(Multi-view geometry data)
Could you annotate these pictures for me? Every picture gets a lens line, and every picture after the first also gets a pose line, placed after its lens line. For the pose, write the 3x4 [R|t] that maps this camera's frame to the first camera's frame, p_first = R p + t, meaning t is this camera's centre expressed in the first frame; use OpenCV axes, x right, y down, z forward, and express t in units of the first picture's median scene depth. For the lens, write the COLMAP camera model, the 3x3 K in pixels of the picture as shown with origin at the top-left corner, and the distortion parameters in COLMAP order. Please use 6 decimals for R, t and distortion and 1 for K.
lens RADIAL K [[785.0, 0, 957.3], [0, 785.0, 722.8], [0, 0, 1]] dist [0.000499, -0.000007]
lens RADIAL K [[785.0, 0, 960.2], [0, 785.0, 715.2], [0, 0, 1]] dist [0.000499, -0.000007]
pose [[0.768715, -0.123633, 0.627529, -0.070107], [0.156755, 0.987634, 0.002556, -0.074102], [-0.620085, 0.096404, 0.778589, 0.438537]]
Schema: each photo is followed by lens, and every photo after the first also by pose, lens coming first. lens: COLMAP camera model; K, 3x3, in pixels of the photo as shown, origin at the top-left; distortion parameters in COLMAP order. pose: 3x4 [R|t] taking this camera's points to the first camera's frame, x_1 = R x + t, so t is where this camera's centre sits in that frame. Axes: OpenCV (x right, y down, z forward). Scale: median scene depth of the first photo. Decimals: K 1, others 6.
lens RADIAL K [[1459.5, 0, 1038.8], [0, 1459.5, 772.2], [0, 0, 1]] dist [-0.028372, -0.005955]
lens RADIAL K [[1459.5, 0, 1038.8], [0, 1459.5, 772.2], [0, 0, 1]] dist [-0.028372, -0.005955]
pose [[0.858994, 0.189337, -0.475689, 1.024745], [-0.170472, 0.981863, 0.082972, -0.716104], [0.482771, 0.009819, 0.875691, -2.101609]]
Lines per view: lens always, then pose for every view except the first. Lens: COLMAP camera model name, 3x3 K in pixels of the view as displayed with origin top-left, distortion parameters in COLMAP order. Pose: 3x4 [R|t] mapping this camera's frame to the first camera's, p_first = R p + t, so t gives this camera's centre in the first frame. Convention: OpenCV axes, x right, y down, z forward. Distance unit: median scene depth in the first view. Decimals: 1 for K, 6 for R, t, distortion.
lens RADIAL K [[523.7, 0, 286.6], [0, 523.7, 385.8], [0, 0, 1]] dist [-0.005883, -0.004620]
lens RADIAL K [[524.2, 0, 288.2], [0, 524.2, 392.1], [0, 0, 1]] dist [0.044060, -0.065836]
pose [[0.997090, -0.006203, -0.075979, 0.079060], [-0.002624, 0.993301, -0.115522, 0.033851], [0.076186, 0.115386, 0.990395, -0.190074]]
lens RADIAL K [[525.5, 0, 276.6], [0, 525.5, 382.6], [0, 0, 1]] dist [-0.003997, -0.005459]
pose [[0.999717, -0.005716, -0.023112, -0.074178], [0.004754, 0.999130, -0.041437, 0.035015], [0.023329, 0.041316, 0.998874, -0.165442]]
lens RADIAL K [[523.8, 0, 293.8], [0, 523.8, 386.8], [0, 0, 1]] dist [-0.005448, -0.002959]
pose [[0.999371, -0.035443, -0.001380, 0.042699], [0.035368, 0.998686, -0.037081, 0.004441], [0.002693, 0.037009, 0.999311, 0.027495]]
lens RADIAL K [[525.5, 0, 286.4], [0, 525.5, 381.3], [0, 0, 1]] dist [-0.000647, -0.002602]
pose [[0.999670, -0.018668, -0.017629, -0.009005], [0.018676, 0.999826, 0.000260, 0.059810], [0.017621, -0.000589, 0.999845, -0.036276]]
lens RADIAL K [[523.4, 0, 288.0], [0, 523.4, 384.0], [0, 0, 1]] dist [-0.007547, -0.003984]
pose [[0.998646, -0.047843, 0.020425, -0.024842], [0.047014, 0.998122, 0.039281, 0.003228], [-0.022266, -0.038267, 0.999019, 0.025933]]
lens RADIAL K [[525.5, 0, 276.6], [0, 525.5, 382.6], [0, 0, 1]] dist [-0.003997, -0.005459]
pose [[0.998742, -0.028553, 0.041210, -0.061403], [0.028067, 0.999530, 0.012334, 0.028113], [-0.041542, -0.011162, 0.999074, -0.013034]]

### [ABOUT THIS EXERCISE]
Reproduce verbatim the stretch of the entries above from the line containing "Schema: each photo" through the line containing "0.009819, 0.875691, -2.101609]]", both lines included, and nothing else.

### [TASK SOLUTION]
Schema: each photo is followed by lens, and every photo after the first also by pose, lens coming first. lens: COLMAP camera model; K, 3x3, in pixels of the photo as shown, origin at the top-left; distortion parameters in COLMAP order. pose: 3x4 [R|t] taking this camera's points to the first camera's frame, x_1 = R x + t, so t is where this camera's centre sits in that frame. Axes: OpenCV (x right, y down, z forward). Scale: median scene depth of the first photo. Decimals: K 1, others 6.
lens RADIAL K [[1459.5, 0, 1038.8], [0, 1459.5, 772.2], [0, 0, 1]] dist [-0.028372, -0.005955]
lens RADIAL K [[1459.5, 0, 1038.8], [0, 1459.5, 772.2], [0, 0, 1]] dist [-0.028372, -0.005955]
pose [[0.858994, 0.189337, -0.475689, 1.024745], [-0.170472, 0.981863, 0.082972, -0.716104], [0.482771, 0.009819, 0.875691, -2.101609]]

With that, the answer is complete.